Table 1 Evaluation of responses from four models using the evaluation framework.
Fig. 1
figure 1

The distribution of Bedside Manner (empathy to the user) and Helpfulness across the four groups. Mean empathy scores (1 = highest, 5 = lowest) and distribution of ranking scores (1st–4th) among the four models. Lower ranking values indicate higher accuracy. Bars represent least-squares means and 95% confidence intervals obtained from the Generalized Linear Mixed Model (GLMM) analysis. For binary analysis, empathy scores of 1–2 were coded as “1” and 3–5 as “0”, while ranking scores of 1st–2nd were coded as “1” and 3rd–4th as “0”. p values were adjusted for multiple comparisons using Dunnett’s test with the electrophysiologist as the control.

Subsequently, each behavioral aspect (Exercise, Diet, Lifestyle, and Other) were analyzed separately. In the Exercise category (Table 2), with the exception of the response from PubMed GPT on the “Specialized Content”, there were no significant differences observed between the responses of the three LLMs and those of the electrophysiologist. In the Diet category (Table 3), the three LLMs were evaluated to be comparable to the electrophysiologist across all dimensions. In the General Lifestyle category (Table 4), no significant differences were observed between GPT-4o and the electrophysiologist across all dimensions. The rates of agreement with Scientific Consensus for DB GPT and PubMed GPT were 56.7% and 60.0%, respectively, which were lower figures compared to the electrophysiologist’s 93.3%. The responses from these models exhibited higher rates of Incorrect Retrieval and Reasoning, as well as Inappropriate and Incorrect Content, compared with those of the electrophysiologist. In the Other category (Table 5), the percentage of Specialized Content was significantly higher for GPT-4o at 84% compared to the electrophysiologist at 48.0%. The mean score for Helpfulness of the Answer was 1.20 for GPT-4o and 2.72 for the electrophysiologist, indicating that GPT-4o was significantly more helpful. The mean score for Bedside Manner (empathy to the user) was 1.48 for GPT-4o and 3.12 for the electrophysiologist, indicating that GPT-4o had significantly higher empathy. For all other dimensions, the three LLMs were evaluated to be comparable to the electrophysiologist.

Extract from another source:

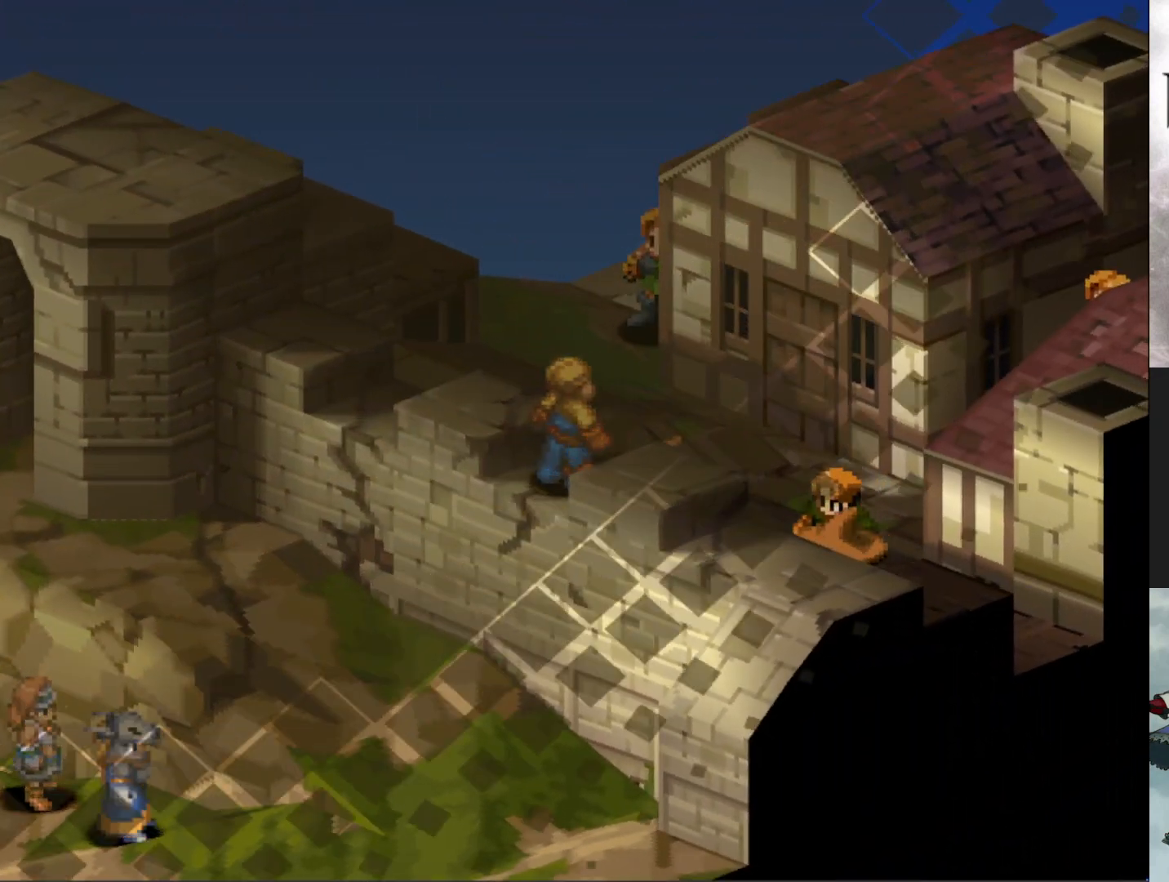
{"buttons": [], "events": []}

Table 2 Evaluation of exercise -related responses.
Table 3 Evaluation of diet -related responses.
Table 4 Evaluation of lifestyle-related responses.
Table 5 Evaluation of other responses.

Discussion

The incidence and recurrence of AF are strongly influenced by lifestyle factors, including alcohol consumption, blood pressure control, exercise habits, diet, and obesity. Higher alcohol intake has been linked to increased recurrence after ablation, whereas even modest reductions in consumption can lower recurrence risk13,14. Blood pressure control is also important, as antihypertensive treatment reduces cardiovascular events in AF patients15, and non-dipper hypertension is associated with higher recurrence risk after ablation16. With regard to physical activity, regular aerobic exercise can improve AF-related symptoms, quality of life, and exercise capacity17. Analyses from the TRIM-AF trial indicated that reduced physical activity in patients with CIEDs was associated with increased AF burden18. Similarly, findings from the PREDIMED-Plus trial showed that a weight-loss-focused dietary and lifestyle intervention led to decreases in NT-pro BNP and hs-CRP levels, highlighting the importance of proactive lifestyle interventions19. Additionally, obesity (BMI ≥ 30 kg/m2) and overweight (BMI > 25 kg/m2) are associated with higher recurrence rates after ablation, with each 5 kg/m2 increase in BMI raising recurrence risk by 13%20. In this way, lifestyle modification plays a crucial role in AF management, underscoring the importance of tools to assess and guide such interventions.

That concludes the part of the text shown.